Trying to be Positive

I’ve been trying to keep a positive attitude lately, with varying degrees of success. I concluded that I am pushing too hard to find a job and that is part of why I have not been doing well at it. So that is one part of what is going on.

Then there are people’s physical problems. I found out last week a friend has cervical cancer. She does not know how serious it is because she just went to the doctor for the first time since she was a teenager and she is in her early 50’s now. Who knows how long it has been spreading? And she has little insurance. And then there are my brothers. One has COPD. Another had a heart attack last year and didn’t tell anyone for a few months. And the other, you guessed it, has cancer, a baseball-sized lump on his collar bone.

And a couple weeks ago, I found out that the cemetery had not even started the paperwork for Barry’s grave marker. I was giving them the benefit of the doubt because we had had such a soggy spring.
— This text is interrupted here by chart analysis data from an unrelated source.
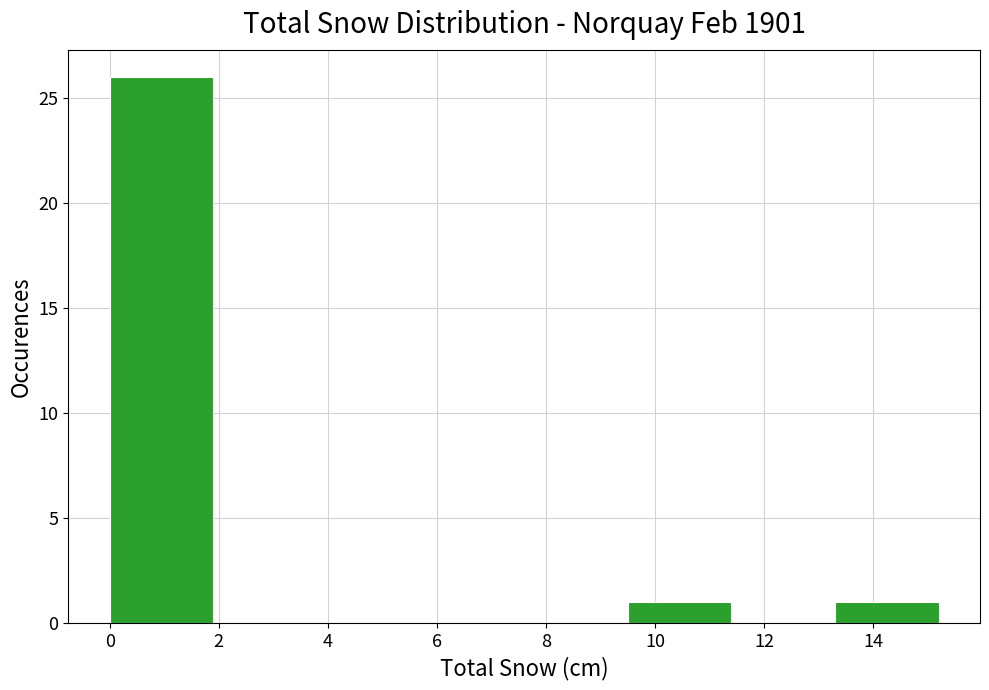

Which range on the x-axis has the tallest bar?

0.0 to 1.9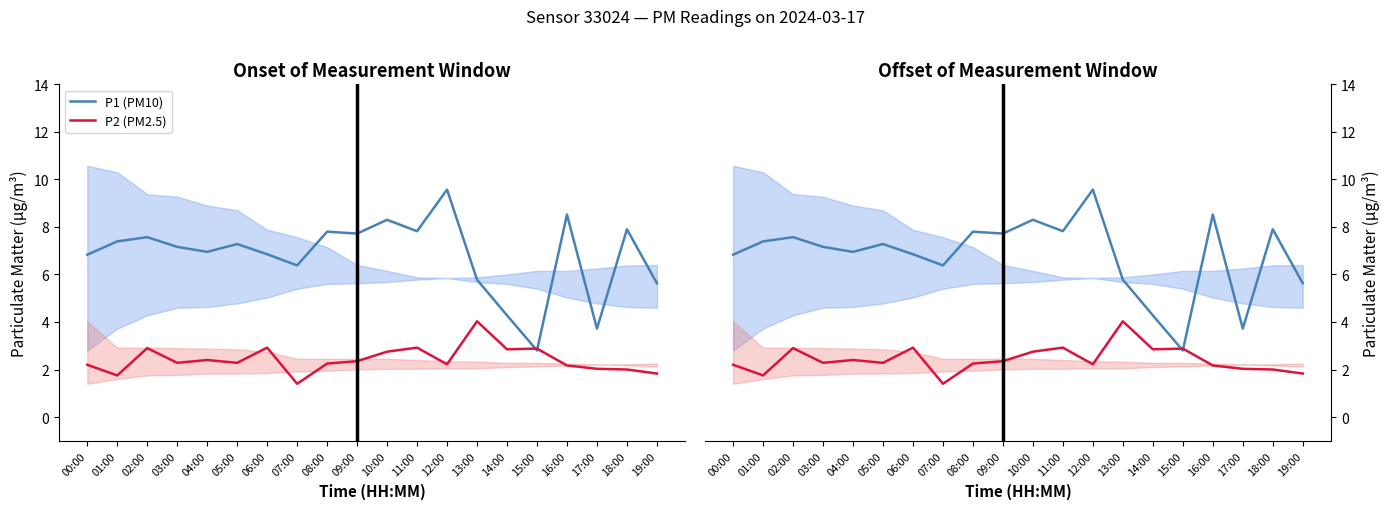

In P1 (PM10), how many points are lower than both neighbors (excluding endpoints)?

6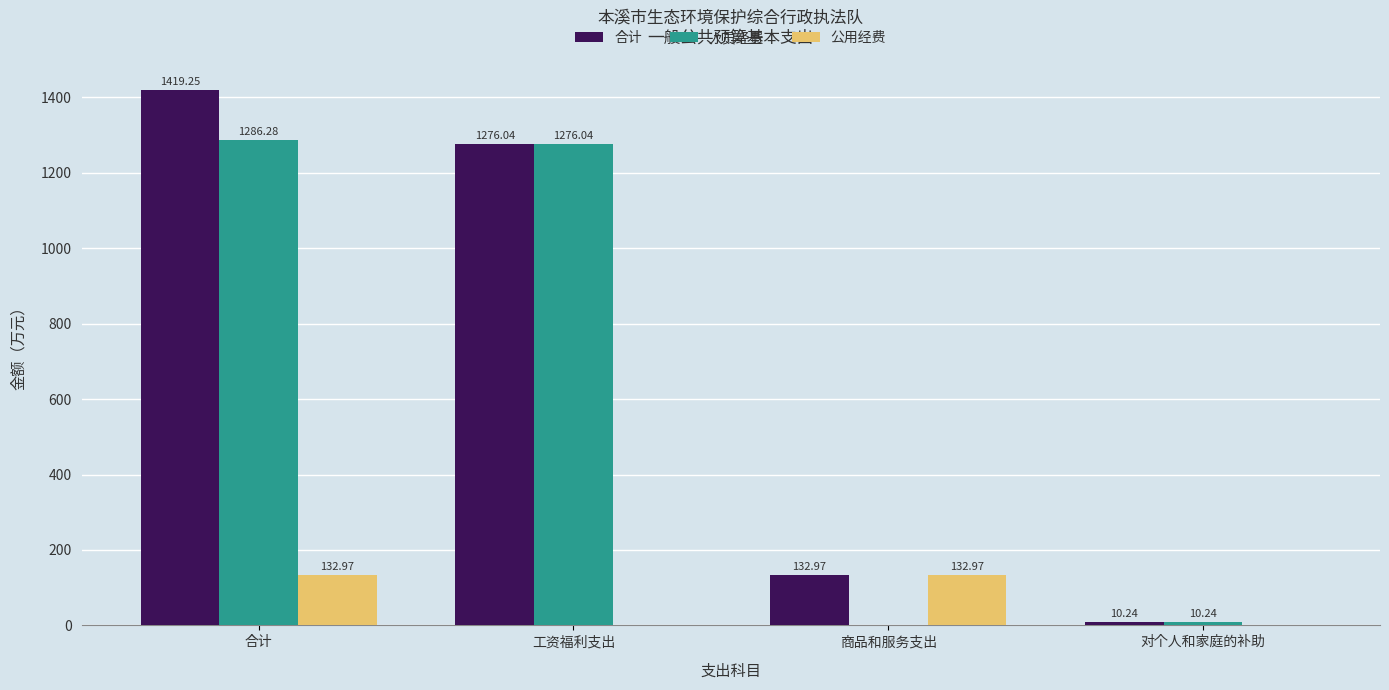

Which label corresponds to the largest value in the chart?

合计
They just put in the paperwork about a week ago and things should take six to eight weeks.

The only person in my life whose life is going uphill, as opposed to sliding down the slippery slope of entropy and self-neglect, is my friend out in Maryland. She is studying for the bar in PA. However, the only reason she has the time to do so is because she got fired in March.

One of my thoughts has been that perhaps I haven’t been fortunate getting a job because my friend may need rides to chemo, radiation, or whatever.

I want to be around people whose lives are improving, not deteriorating. I want to be inspired. I want to start my life over. What is going on?

About cdhoagpurple

I live in Michigan. I was Greek Orthodox (and previously Protestant), but now am more Buddhist than anything. I am single now (through the till-death-do-you-part clause of the marriage contract). My husband Barry was a good man and celebrated 30 years in AA. I am overly educated, with an MBA. My life felt terminally in-limbo while caring for a sick husband, but I am free now. I see all things as being in transition. Impermanence is the ultimate fact of life. Nothing remains the same, good or bad.

One response to “Trying to be Positive”

  1. Ninasusan says :

    Interesting perspective on your friend and might need transportation….maybe that seeped in through the muck from your soul? Maybe you are pushing through and not listening to yourself every day. Are u able to meditate?